Look, for example, at the jump from 2013 to 2014 in the amount of articles mentioning the word “transparency” published by the New York Times. Currently, the percentage stands at 1.03 of all NYT articles so far this year. If you’ll excuse the pun, it’s crystal-clear that this jump is due to backlash after the Edward Snowden whistle-blowing events, exposing the extent to which the National Security Agency has secretly collected, dragnet style, information from the communications of the general public.
But note also the concurrent jump in disclosure, similar to current applications of transparency in that a push for disclosure demands making new or secret information known. In this sense, the two words are used in a conjunctive manner, as seen in this NYT article: “Edward Snowden’s unauthorized disclosures of secret mass surveillance programs have forever changed the public discussion about the relationship between national security and the protection of privacy and civil liberties.” In other words, disclosures influence the public discussion about transparency, and transparency demands disclosures of secret information.
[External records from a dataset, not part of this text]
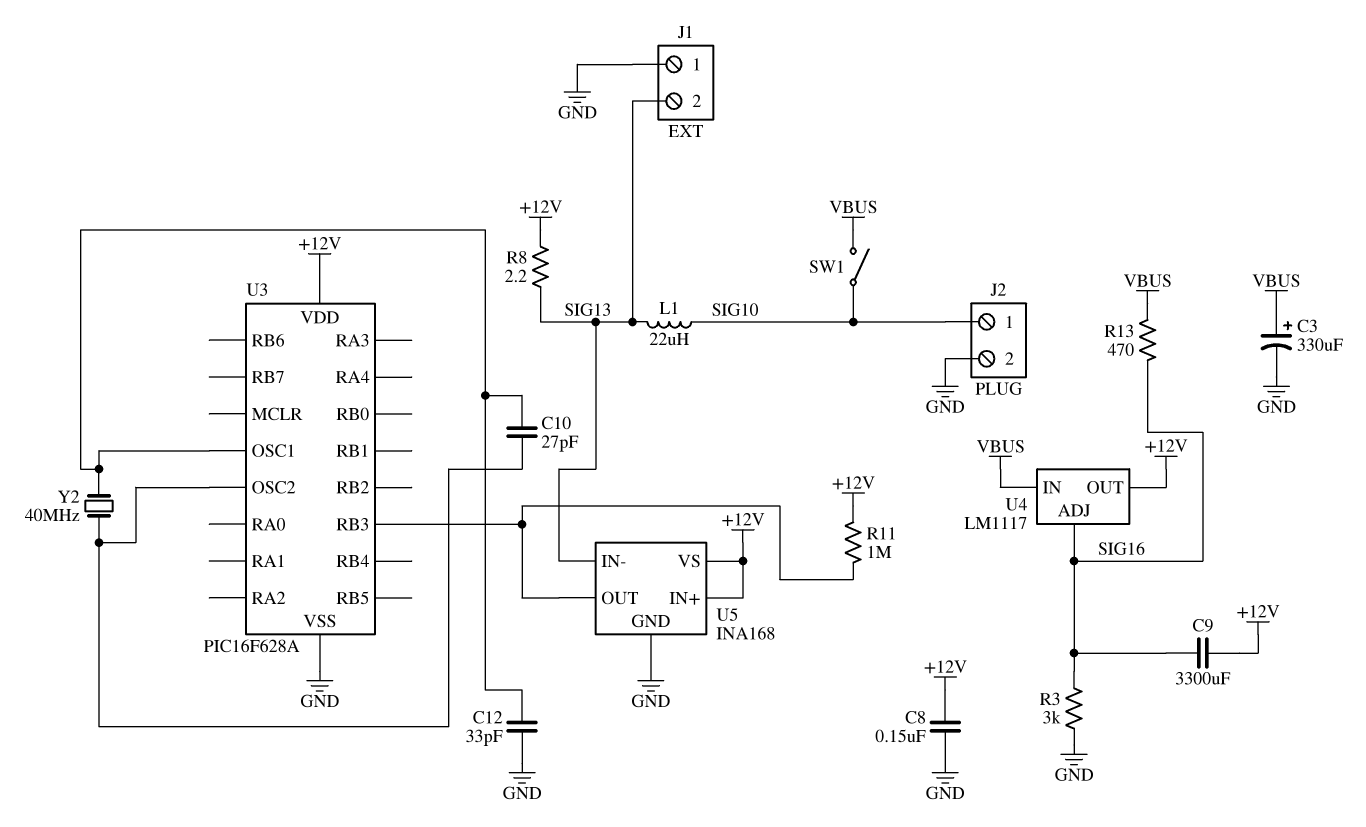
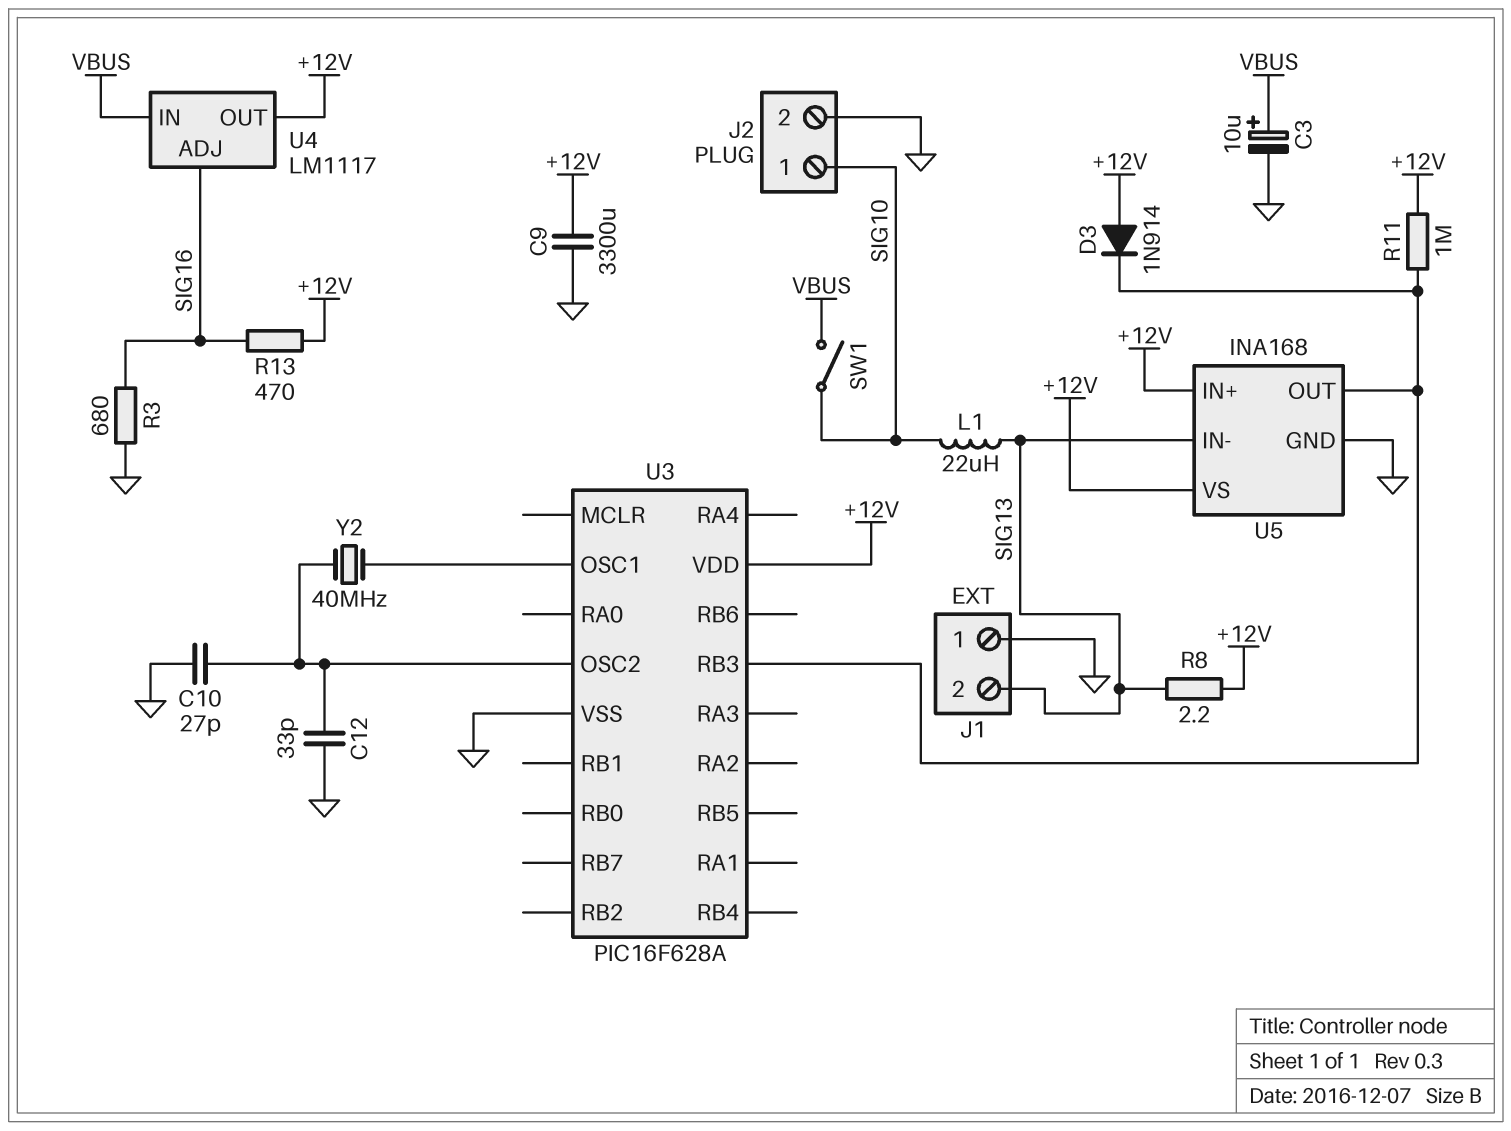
C3: 330uF (plus VBUS, minus GND) -> 10uF (plus VBUS, minus GND)
C8: 150nF (+12V, GND) -> none
C9: 3300uF (+12V, SIG16) -> 3300uF (+12V, GND)
C10: 27pF (U3/OSC1, U3/OSC2) -> 27pF (GND, U3/OSC2)
C12: 33pF (GND, U3/OSC1) -> 33pF (GND, U3/OSC2)
D3: none -> diode 1N914 (A +12V, K U3/RB3)
R3: 3k (GND, SIG16) -> 680 (GND, SIG16)
R13: 470 (SIG16, VBUS) -> 470 (+12V, SIG16)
Interestingly, disclosure usage also peaked in 1973 surrounding—you guessed it—the Watergate scandals. The idea put forth in transparency isn’t new. But transparency has only made a new-usage debut in recent years because it does encompass the environment in which the new surge of controversial disclosure has emerged. Average Americans have more direct access to governmental information than ever (remember in 2012 when President Obama was just a click away to answering your questions on a Reddit session of Ask Me Anything?).
Thus, to proponents of the transparency movement, it seems that much more offensive that the government is gathering information about us in secret. Whenever someone uses the word transparency in critiquing the government, they argue that the NSA has cheated: the NSA took advantage of transparency, without being transparent themselves.
But now, as the 2014 midterm elections draw close, the government itself–in the form of those campaigning for or those in the House and Senate—is harnessing the single-word power of the transparency phenomenon. Political analysts have argued that another form of transparency, financial transparency, will restore trust between voters and campaigners. “Campaigning on financial transparency will win elections,” writes David Rehr, citing the George Washington University Battleground Poll of March that demonstrates that 66% of the sample responded they would be strongly more likely to support a candidate who was committed to providing financial transparency for government spending.
And if the USA Freedom Act passes in the Senate, including the newly elected senators in the short session after elections in November, then the NSA will be severely limited in its continued use of dragnet data surveillance.
The midterm elections are abuzz with transparency, and will add unique and new dimensions to the perception of transparency in American society. Will transparency continue to climb in usage, a hot-button topic wrought with frustration, outrage, and demands? Or will transparency eventually fall out of usage by becoming the norm, so integral to methodology of governmental information operations that we notice it no more than we would notice the clear glass of a window pane? The midterm elections is the next body of discourse that will either nudge the high-level usage of the word even higher as we continue into the 21st century, or normalize it back to pre-hashtag levels. Regardless of what happens in the coming months, or even years, the meaning of transparency has been definitively altered. And who’s to say, in our word-generative era, that it won’t change again?